トンカツ
好きな食べものはいろいろありますが、あえて一つ選ぶとしたらトンカツです。
コピーライターになる前、トンカツ屋で働いていたこともあります。
厨房でひたすらトンカツを揚げたり、キャベツをスライサーに放り込んだり、
無心になって皿を洗ったりしていました。
赤坂という場所柄なのか、いろんなバイト仲間が出入りする楽しい職場でした。
ミュージカル役者を目指している子とか、吉本の養成所に通っている奴とか、
売れない演歌歌手のオジサンとか、学園モノのBL漫画を描いては出版社に
せっせと持ち込んでいる奴とか。中国人も何人かいて、広東語と北京語の
まったくかみ合わない口喧嘩を目撃することもしばしば。
ひとまわり上のシングルマザーの新しい彼氏の話を延々と聞かされることもありました。
社割でまかない弁当が買えたので、
トンカツ屋での2年半は週3~4回トンカツを食べていました。
休憩時間、ビルの裏口の冷たい石の階段に腰かけて、バイト仲間と駄弁りながら
むさぼるトンカツはひとしおでした。
そんなにトンカツばかり食べていたら普通嫌いになりそうなものですが、
僕の場合、そうした思い出もあわさって、トンカツは無性に愛着がわく食べものなんです。

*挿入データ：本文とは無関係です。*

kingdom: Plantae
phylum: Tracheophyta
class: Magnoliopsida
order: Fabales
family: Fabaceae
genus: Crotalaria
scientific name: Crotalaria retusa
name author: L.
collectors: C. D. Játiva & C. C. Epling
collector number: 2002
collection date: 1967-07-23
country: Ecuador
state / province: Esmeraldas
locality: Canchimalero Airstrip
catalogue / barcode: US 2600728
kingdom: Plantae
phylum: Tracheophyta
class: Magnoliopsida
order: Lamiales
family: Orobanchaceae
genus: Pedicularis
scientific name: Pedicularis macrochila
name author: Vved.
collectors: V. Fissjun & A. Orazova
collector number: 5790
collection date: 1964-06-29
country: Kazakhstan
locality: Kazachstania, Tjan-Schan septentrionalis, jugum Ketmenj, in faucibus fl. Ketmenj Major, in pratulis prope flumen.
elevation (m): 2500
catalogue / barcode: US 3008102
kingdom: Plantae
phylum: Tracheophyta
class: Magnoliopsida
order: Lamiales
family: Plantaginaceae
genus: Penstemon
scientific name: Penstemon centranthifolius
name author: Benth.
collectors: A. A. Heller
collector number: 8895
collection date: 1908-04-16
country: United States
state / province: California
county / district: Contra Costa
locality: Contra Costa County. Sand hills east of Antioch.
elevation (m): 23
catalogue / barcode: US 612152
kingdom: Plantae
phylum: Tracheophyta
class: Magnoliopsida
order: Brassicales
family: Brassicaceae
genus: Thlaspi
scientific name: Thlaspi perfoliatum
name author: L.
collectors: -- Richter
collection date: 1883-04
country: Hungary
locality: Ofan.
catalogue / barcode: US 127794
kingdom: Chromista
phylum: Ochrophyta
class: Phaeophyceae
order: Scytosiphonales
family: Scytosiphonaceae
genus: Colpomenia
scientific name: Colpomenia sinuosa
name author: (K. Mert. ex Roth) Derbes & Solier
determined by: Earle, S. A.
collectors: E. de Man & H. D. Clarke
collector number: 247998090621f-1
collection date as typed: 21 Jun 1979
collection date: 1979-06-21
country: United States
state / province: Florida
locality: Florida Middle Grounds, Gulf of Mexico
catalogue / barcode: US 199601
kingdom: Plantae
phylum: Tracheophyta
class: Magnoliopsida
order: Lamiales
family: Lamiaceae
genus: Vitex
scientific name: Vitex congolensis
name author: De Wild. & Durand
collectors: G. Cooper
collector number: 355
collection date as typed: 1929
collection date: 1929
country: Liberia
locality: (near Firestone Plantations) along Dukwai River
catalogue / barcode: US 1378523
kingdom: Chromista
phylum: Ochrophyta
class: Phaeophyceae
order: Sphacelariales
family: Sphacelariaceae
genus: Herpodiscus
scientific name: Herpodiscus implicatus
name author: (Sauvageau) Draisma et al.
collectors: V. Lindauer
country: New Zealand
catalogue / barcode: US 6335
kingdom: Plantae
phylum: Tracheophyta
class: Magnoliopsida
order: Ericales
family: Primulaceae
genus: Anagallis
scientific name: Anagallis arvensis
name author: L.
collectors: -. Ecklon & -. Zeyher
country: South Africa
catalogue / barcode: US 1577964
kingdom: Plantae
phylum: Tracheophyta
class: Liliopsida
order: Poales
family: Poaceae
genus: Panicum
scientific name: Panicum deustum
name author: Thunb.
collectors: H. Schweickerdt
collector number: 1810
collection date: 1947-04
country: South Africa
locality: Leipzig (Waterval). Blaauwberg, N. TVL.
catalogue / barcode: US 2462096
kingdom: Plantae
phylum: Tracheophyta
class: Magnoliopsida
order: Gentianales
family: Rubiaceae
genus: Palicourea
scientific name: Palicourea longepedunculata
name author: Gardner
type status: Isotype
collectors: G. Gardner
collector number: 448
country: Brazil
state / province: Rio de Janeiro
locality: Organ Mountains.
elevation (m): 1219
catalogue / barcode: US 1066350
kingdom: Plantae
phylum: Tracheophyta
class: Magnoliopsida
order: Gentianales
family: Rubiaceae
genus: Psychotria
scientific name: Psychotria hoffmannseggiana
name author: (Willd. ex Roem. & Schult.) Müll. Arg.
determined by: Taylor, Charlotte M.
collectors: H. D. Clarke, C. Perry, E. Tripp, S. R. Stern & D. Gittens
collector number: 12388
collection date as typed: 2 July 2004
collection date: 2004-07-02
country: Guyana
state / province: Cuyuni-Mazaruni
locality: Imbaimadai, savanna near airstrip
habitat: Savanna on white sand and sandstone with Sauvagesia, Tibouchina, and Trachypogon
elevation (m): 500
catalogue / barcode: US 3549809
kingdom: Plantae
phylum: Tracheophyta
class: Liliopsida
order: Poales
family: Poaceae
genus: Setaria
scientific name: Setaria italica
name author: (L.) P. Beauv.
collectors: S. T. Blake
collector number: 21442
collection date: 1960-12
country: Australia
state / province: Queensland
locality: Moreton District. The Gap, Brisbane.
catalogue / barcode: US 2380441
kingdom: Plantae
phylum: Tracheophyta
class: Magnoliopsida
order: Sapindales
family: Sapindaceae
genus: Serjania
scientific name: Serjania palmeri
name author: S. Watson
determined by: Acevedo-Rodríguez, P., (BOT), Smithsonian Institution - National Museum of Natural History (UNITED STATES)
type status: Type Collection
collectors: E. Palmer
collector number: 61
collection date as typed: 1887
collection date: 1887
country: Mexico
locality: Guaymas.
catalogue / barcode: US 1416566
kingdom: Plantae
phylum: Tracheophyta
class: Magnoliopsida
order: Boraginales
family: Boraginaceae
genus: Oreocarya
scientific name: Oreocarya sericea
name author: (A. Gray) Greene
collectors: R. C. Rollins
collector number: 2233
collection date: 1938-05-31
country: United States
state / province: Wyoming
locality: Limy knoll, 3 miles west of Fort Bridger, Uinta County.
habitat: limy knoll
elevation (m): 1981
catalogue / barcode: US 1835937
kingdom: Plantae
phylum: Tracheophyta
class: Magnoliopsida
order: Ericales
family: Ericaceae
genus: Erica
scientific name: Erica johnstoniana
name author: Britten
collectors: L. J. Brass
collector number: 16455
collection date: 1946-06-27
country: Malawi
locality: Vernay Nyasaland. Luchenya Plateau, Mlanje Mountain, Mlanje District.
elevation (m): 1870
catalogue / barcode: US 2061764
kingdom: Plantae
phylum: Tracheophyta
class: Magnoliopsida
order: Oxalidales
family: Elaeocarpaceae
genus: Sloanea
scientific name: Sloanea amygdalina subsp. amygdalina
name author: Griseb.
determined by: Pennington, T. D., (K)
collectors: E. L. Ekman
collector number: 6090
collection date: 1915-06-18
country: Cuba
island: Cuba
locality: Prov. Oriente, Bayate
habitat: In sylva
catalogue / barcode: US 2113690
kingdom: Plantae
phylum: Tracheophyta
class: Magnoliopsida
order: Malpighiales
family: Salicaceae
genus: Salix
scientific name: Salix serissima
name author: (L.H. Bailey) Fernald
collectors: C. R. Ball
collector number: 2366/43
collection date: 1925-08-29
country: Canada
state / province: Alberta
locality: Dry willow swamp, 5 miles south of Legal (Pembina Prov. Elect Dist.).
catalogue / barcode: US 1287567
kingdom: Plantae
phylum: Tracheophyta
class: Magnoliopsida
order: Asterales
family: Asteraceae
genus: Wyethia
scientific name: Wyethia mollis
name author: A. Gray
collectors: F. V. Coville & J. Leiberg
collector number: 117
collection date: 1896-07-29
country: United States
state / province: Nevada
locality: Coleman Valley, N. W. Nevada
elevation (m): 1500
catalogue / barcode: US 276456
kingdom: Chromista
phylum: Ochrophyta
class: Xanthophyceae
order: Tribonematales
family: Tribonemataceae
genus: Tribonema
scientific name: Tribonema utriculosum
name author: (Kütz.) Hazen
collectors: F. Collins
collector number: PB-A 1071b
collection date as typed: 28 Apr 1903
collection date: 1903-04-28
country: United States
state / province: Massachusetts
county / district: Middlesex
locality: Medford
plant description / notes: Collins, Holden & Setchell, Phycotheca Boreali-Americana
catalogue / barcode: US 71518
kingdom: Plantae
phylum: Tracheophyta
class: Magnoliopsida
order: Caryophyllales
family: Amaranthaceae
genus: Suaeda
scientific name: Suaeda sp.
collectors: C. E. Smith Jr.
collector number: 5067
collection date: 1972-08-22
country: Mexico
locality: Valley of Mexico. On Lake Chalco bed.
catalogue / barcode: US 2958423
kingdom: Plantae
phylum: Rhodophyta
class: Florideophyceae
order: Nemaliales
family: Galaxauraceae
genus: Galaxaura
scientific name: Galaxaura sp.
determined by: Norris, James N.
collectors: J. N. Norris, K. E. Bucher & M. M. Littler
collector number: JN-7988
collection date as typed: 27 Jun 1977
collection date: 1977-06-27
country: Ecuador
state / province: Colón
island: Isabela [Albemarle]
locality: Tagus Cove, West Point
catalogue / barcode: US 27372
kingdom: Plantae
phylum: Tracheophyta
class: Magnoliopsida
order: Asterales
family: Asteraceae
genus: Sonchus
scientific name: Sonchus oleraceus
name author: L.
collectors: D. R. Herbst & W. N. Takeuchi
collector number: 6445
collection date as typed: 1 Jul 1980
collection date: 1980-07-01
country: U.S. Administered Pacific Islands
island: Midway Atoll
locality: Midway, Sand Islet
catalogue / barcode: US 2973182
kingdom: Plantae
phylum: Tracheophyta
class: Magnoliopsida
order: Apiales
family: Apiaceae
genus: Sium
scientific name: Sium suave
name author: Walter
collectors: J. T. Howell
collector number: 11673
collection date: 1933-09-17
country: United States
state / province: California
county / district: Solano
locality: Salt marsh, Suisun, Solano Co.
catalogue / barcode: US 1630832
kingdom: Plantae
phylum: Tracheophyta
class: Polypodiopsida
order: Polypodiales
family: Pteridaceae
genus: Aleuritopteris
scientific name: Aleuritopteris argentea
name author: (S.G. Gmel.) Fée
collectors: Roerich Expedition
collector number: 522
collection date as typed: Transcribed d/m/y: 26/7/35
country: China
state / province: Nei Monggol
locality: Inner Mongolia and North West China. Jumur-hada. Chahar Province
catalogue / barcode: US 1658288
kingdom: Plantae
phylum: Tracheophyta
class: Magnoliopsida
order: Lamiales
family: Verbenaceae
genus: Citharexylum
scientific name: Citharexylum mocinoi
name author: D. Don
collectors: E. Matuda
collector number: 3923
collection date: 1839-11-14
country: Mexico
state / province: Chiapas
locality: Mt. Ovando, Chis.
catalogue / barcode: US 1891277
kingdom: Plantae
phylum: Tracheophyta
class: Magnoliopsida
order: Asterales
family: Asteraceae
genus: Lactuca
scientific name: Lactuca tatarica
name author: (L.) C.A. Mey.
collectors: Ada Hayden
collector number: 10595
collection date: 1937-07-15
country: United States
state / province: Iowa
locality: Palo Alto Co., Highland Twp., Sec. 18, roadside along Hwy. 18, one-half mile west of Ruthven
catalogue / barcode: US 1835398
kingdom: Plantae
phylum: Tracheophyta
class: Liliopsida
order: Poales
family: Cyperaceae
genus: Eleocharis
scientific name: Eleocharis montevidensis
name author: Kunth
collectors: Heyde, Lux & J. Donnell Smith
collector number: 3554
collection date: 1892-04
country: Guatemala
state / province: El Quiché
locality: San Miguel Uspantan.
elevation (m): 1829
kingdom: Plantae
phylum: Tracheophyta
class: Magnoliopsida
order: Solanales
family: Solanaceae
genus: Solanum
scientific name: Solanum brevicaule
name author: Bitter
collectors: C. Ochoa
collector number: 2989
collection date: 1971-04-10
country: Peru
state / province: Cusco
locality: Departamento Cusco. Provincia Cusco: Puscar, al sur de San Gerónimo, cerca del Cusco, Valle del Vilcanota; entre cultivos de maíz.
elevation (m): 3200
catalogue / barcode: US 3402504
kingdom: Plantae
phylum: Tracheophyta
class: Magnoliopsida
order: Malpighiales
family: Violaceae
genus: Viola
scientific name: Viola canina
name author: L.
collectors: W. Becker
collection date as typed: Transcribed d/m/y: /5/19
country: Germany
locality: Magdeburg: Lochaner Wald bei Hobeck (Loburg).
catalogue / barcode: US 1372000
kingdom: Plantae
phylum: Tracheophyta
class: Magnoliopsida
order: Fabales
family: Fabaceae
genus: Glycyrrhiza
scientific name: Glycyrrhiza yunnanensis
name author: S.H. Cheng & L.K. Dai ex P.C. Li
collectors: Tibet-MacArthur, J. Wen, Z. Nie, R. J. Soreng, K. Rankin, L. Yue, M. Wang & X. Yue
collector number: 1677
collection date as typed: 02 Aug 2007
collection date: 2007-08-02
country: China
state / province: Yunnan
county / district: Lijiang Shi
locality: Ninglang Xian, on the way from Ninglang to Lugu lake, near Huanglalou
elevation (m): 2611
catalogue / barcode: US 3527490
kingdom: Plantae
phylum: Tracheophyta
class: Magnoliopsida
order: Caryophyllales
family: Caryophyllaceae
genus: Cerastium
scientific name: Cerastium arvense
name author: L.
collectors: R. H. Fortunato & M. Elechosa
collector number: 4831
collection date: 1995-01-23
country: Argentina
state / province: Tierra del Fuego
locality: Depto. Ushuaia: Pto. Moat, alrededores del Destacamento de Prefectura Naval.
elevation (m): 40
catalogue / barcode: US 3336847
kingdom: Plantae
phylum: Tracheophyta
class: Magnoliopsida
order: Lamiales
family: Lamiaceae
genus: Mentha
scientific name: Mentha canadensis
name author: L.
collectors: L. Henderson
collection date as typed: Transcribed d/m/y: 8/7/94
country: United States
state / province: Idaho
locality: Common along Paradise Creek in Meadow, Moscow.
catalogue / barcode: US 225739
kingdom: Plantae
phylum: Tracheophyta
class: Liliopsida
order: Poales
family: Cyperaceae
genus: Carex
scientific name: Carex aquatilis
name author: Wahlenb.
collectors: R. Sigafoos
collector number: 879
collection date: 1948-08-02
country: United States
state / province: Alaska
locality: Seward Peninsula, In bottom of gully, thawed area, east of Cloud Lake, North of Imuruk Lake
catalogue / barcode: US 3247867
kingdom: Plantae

漫画「美味しんぼ」の「トンカツ慕情」という話も好きです。
「トンカツをいつでも食えるくらいが、偉すぎもせず貧乏過ぎもしない
ちょうどいいくらいってとこなんだ」みたいなセリフがあって、
妙に心に刺さりました。そのセリフに「トンカツ」以外のいろんな食べものを
当てはめてみたこともありますが、トンカツ以上にしっくり来るものはない、
という結論に至りました。
ちなみに最近いちばんハマっているのは、衣が白っぽくて断面がピンクっぽい、
低温でじっくり揚げた分厚いタイプのロースカツです。
次回はコピーに関することを書きたいと思います。